Your objective — Which of the lines below mention the word "will"? Pull each one out.

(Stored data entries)
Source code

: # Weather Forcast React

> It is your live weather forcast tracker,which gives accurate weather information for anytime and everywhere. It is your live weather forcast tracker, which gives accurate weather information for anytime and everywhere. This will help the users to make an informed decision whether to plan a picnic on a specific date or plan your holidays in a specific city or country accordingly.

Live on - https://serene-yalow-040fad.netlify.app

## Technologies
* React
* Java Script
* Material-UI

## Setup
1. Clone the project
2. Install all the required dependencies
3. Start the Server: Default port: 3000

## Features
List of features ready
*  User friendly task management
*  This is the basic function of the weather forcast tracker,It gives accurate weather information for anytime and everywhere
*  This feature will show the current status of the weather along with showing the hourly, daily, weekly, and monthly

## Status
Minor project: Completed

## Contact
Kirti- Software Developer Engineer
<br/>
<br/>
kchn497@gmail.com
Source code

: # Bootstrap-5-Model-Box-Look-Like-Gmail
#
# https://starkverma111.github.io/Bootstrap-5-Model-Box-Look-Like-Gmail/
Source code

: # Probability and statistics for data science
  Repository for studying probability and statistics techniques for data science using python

Exercise solution —
> It is your live weather forcast tracker,which gives accurate weather information for anytime and everywhere. It is your live weather forcast tracker, which gives accurate weather information for anytime and everywhere. This will help the users to make an informed decision whether to plan a picnic on a specific date or plan your holidays in a specific city or country accordingly.
*  This feature will show the current status of the weather along with showing the hourly, daily, weekly, and monthly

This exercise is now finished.